Subject: Christianity & the Constitution Part 4: The Origin of the Second Amendment
Numbers 26:2 “Take a census of all the congregation of Israel from 20 years old and above… who are able to go to war.”
When people argue for gun control, what generally are they arguing for? They believe that widespread gun ownership increases the danger of gun “violence” (which is violence committed using a gun). In America, gun “control” refers to laws or policies that regulate within a jurisdiction the manufacture, sale, transfer, possession, modification or use of firearms by American civilians.
People who argue against gun control usually give two reasons: 1) gun control does not reduce crime, and 2) gun ownership is an American individual liberty granted by the Second Amendment that guarantees the right of citizens to defend themselves. The Second Amendment, included in the 1791 Bill of Rights (the first ten amendments to our Constitution) is easy to interpret: “A well regulated militia being necessary to the security of a free State, the right of the People to keep and bear arms shall not be infringed.”

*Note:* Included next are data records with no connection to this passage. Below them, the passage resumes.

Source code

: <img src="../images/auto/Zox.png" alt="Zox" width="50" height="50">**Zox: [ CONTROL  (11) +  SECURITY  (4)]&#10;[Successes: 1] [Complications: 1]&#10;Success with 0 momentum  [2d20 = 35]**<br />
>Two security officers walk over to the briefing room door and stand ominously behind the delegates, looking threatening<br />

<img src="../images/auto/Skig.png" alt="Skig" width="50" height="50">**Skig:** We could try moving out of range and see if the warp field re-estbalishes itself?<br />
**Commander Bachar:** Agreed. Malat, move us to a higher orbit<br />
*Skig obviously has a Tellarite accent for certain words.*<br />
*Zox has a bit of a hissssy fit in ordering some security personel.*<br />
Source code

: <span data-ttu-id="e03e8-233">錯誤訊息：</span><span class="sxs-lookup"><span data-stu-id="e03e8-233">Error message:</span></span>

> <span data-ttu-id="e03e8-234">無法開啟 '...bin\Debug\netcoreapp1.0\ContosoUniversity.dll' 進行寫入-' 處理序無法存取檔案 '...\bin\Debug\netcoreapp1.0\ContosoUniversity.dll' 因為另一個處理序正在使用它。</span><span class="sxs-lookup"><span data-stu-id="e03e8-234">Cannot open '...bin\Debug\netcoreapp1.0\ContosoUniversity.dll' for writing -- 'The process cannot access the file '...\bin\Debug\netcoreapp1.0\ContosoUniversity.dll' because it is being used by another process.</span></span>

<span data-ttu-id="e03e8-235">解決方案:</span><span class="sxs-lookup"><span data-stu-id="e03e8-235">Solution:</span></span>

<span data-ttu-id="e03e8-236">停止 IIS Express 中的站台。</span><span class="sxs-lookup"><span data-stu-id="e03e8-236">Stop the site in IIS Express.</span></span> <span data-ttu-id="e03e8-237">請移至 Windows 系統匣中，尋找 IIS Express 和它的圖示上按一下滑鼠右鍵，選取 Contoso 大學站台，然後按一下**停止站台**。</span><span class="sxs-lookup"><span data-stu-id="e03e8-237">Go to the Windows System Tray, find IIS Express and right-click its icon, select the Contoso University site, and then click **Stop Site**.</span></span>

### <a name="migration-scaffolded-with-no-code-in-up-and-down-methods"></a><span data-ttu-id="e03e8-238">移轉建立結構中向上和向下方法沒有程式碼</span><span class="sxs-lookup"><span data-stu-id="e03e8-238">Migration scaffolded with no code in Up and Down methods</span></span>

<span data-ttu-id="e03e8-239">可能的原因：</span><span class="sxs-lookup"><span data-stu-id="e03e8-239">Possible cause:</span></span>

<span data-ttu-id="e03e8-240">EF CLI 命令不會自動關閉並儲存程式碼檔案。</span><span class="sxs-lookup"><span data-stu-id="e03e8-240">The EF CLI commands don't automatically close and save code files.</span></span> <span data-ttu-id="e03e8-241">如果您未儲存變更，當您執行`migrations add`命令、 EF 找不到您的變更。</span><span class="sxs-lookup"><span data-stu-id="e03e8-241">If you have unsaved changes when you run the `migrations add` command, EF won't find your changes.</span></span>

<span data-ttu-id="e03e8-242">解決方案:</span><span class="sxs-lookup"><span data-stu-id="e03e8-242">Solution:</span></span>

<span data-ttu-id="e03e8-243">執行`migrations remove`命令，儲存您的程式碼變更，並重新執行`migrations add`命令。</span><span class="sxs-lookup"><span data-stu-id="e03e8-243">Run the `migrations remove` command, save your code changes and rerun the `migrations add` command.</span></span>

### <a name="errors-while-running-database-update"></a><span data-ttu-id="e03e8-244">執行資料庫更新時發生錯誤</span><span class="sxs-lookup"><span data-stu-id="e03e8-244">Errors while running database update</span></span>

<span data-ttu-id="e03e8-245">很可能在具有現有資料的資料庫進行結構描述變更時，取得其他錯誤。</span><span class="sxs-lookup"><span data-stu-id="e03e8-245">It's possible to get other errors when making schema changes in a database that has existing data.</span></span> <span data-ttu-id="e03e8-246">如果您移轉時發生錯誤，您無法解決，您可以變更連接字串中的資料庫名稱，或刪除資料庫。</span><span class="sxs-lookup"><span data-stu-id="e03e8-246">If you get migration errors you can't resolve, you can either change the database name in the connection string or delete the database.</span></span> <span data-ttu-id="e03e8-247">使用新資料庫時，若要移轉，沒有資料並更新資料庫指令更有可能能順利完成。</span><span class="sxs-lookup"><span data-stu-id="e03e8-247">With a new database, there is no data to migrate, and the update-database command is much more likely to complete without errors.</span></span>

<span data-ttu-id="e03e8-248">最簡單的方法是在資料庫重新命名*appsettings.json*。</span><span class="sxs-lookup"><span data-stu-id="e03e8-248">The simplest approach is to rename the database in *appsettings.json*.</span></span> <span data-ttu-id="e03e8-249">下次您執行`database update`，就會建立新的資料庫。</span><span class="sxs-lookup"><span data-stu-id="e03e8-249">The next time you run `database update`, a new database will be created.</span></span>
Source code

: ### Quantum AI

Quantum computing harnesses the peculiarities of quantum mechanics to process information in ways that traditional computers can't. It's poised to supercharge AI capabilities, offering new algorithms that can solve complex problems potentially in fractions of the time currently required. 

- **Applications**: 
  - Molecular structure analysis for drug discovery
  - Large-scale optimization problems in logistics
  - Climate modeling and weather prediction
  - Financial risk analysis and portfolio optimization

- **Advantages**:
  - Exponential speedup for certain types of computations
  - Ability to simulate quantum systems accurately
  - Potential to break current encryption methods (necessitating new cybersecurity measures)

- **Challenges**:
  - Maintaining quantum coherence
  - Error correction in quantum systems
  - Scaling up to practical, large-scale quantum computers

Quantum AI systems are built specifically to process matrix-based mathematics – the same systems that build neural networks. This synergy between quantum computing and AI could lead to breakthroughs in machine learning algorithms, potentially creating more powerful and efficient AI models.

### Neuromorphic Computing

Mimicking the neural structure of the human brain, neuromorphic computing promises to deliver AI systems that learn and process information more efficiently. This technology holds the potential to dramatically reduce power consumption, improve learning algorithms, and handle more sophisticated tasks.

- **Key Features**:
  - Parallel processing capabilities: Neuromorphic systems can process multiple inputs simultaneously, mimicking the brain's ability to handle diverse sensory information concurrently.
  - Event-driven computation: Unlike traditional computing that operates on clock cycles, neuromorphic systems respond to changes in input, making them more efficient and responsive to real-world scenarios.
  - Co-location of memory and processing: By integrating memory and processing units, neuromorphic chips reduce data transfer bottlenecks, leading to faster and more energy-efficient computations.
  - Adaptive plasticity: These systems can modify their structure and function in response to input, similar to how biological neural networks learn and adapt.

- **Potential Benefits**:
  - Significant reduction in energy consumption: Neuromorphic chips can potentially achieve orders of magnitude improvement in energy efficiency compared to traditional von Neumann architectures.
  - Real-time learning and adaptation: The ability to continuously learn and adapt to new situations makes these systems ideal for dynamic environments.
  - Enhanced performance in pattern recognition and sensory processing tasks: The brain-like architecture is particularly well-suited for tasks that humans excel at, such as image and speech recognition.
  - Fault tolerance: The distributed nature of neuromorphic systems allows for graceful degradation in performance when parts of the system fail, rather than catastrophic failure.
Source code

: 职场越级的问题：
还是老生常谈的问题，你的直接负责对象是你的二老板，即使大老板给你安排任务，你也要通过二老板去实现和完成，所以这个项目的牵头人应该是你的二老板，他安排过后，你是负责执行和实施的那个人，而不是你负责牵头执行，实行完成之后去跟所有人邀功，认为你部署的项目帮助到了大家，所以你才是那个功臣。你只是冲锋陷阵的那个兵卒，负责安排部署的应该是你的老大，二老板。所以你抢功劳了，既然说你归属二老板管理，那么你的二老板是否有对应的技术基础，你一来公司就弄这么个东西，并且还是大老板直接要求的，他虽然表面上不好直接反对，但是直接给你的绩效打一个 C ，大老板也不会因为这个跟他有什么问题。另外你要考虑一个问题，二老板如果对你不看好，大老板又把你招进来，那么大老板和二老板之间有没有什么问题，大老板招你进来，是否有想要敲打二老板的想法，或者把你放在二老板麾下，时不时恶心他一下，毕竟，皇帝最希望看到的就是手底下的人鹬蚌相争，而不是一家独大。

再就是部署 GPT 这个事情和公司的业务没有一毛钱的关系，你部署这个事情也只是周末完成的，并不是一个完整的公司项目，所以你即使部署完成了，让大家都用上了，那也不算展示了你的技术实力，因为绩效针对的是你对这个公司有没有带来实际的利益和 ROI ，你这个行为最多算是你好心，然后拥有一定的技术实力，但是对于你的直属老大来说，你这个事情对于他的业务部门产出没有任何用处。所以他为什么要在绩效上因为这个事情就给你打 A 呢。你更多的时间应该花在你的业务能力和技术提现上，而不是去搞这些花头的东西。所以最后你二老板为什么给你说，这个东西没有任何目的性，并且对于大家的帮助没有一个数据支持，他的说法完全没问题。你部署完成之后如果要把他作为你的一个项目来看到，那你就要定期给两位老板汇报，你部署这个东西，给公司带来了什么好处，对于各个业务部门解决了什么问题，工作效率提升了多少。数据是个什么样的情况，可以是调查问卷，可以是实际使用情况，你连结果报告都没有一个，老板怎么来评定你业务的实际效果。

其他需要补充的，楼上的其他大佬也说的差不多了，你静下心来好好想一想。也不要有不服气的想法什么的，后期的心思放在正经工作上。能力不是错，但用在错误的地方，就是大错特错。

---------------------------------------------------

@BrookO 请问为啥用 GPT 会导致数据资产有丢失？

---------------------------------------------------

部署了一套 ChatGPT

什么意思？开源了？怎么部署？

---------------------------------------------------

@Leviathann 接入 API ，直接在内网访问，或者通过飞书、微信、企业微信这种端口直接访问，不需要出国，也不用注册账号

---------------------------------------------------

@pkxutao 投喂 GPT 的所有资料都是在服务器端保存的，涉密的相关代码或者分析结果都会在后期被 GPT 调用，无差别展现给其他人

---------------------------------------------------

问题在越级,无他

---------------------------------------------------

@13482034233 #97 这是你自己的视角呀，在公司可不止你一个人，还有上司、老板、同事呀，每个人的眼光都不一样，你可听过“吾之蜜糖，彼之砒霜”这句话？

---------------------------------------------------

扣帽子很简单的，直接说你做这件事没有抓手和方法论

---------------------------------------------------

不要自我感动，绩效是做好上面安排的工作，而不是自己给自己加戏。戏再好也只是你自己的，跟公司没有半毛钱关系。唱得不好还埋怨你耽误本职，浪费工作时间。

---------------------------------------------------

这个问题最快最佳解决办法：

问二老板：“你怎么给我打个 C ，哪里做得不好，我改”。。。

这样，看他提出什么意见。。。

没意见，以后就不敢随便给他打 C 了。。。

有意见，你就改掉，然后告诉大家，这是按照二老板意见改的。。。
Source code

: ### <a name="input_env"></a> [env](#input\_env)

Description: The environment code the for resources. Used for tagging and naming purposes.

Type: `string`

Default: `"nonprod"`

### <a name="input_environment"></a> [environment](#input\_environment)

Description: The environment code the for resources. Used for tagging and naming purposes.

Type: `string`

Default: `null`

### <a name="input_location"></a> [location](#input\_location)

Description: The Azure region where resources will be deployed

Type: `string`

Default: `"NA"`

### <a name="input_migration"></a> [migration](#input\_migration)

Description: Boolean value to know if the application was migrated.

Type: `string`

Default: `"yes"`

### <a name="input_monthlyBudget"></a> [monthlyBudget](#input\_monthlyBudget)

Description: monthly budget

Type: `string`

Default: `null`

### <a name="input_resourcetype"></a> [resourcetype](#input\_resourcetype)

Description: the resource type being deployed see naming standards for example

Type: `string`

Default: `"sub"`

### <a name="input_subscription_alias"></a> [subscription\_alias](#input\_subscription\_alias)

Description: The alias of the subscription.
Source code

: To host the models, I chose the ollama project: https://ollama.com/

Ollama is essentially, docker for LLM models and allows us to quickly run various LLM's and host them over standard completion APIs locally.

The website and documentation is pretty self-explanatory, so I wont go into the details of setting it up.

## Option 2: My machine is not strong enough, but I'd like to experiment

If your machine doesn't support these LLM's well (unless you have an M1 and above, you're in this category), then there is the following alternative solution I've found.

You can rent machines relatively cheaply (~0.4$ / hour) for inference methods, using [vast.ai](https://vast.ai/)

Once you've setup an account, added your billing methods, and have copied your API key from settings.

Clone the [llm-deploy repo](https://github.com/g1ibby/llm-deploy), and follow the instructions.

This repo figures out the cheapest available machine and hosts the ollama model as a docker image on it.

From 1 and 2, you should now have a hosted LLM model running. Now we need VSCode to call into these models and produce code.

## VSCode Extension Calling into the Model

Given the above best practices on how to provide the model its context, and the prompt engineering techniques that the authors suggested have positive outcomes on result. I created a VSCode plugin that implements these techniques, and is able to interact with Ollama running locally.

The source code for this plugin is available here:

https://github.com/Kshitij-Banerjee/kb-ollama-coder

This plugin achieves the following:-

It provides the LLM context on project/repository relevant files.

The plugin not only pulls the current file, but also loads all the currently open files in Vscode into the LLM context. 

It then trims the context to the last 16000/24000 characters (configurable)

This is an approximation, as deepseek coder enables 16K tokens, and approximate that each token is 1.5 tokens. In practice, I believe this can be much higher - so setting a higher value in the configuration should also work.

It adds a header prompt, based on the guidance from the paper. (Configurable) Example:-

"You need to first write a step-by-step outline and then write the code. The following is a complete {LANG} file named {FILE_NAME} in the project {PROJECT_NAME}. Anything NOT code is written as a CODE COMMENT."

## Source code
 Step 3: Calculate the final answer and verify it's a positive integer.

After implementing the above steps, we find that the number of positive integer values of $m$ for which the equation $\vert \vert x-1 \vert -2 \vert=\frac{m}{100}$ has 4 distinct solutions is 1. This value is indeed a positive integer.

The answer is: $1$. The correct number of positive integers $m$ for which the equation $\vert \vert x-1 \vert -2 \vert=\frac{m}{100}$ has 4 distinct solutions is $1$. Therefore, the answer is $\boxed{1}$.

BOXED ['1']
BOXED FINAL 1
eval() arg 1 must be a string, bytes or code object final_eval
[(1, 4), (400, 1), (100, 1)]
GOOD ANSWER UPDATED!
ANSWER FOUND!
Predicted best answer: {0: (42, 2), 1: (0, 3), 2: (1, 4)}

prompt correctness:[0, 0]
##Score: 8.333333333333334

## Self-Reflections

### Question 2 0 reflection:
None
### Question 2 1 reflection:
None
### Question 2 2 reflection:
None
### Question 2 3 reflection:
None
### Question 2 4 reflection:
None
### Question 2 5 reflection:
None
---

Most Americans don’t know where this notion of the right to keep and bear arms originated. Our founding fathers designed America’s structure for government, laws and society, including gun ownership by citizens, on the Bible’s teaching. Why don’t we know this? Because as I have so often said, our schools have removed the use of the Bible as the key reference to educate our children on American history.
Let me introduce you to Professor David B. Kopel. He is Research Director of the Independence Institute in Golden, Colorado. He was Adjunct Professor of Law at New York University and former Assistant Attorney General for Colorado. In July 2013, Professor Kopel wrote a piece for Denver University’s Sturm College of Law entitled “Ancient Hebrew Militia Law”. In it, he explains how Americans’ right to own guns originated with the founding fathers’ analysis of Israel after God freed them from slavery in Egypt.
Professor Kopel begins his paper this way: “The American Founders were assiduous students of history. While the well-educated among them read Roman and Greek history in the original languages, some history was well-known by almost everyone, namely the Bible. New Englanders intensely self-identified with ancient Israel… ancient Hebrew militia law is part of the intellectual background of the American militia system, and of the Second Amendment.”
Our verse this week from Numbers is one of the cornerstone verses used by our founders in creating the first American “Minutemen”: civilian colonists known for being ready “in a minute’s notice” to organize into militia companies self-trained in weaponry, tactics and military strategies during America’s Revolutionary War. As Professor Kopel further explains, “Israel’s military system was based on the duty of every able-bodied male to bear arms and serve. Israel relied on a militia, in which citizen soldiers would spend most of their time cultivating their farms… and would fight only for limited periods… and only when necessary.”
But there was a second reason behind the founding fathers’ creation of the American militia: to ensure the decentralization of power in American society – to prevent government tyranny and preserve individual liberty. Professor Kopel again: “God did not intend that the Israelites maintain a standing army, at least not one of significant size. Instead, they are to have a civilian army, or militia, mobilized at times of need and commanded by officers appointed for the occasion. Reliance on a militia rather than a standing army for military needs is another example of God’s design for dispersal of power among different officials. These similar concerns are pervasive in the ideology of the American right to arms, including the Second Amendment, and its many state constitutional analogues: ‘No government should have a monopoly of force; a well-regulated militia can deter or fight either foreign or domestic tyrants.’”
Western civilization is said to be founded on the two pillars of Athens (Greek philosophy) and Jerusalem (biblical doctrine). Both pillars come together in recognizing that the responsibility of a free society to preserve their own freedom against government tyranny belongs in the hands of its citizens. And this preservation of liberty is through well-armed militia made up of free and able-bodied men.
Again, we see how American culture is firmly rooted in the Bible. When will we recognize the Bible’s critical role in shaping the nation we all so dearly love? The easiest way to change a culture is to make future generations oblivious to its roots. Our schools have an obligation to educate our children on the Bible.